In some cases including ours, rapid regrowth after incomplete resection of laryngeal schwannomas has been described .
At least one case has been reported where histologically verified laryngeal schwannoma revealed an unknown Neurofibromatosis type II . Thus, if histology points towards neurofibroma but also in Schwannoma, neurofibromatosis should be considered and physical examination should rule out café au lait spots and further neurinomas. Also, MRI should rule out neurinomas of the cranial nerves and spinal cord [17–19].
An association of benign solitary schwannomas with malignant tumors (especially skin and breast cancer) has been reported . Dermatological and when appropriate gynecologic consultations should be considered.
Laryngeal schwannoma is a rare, slow growing, benign neurogenic tumor usually located in the supraglottic larynx, rarely in the glottis.
It grows submucosal and is well encapsulated.
It can cause globus sensation, dysphagia, dysphonia and upper airway obstruction.
A definite diagnosis can only be made histologically.

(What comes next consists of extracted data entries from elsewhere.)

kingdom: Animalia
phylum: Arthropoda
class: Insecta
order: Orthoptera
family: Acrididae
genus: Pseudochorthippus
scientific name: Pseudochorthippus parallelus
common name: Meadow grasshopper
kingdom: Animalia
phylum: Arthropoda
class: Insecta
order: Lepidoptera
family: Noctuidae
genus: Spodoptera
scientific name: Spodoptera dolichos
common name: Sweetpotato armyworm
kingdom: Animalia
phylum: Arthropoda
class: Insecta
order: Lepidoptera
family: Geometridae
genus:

The only curative treatment option is complete surgical excision.
Incomplete excision can result in rapid regrowth with life threatening complications.
In cases of solitary schwannomas, Neurofibromatosis as well as malignant tumors especially of the skin and breast should be ruled out.
Written informed consent was obtained from the patient for publication of this case report and accompanying images. A copy of the written consent is available for review by the Editor-in-Chief of this journal.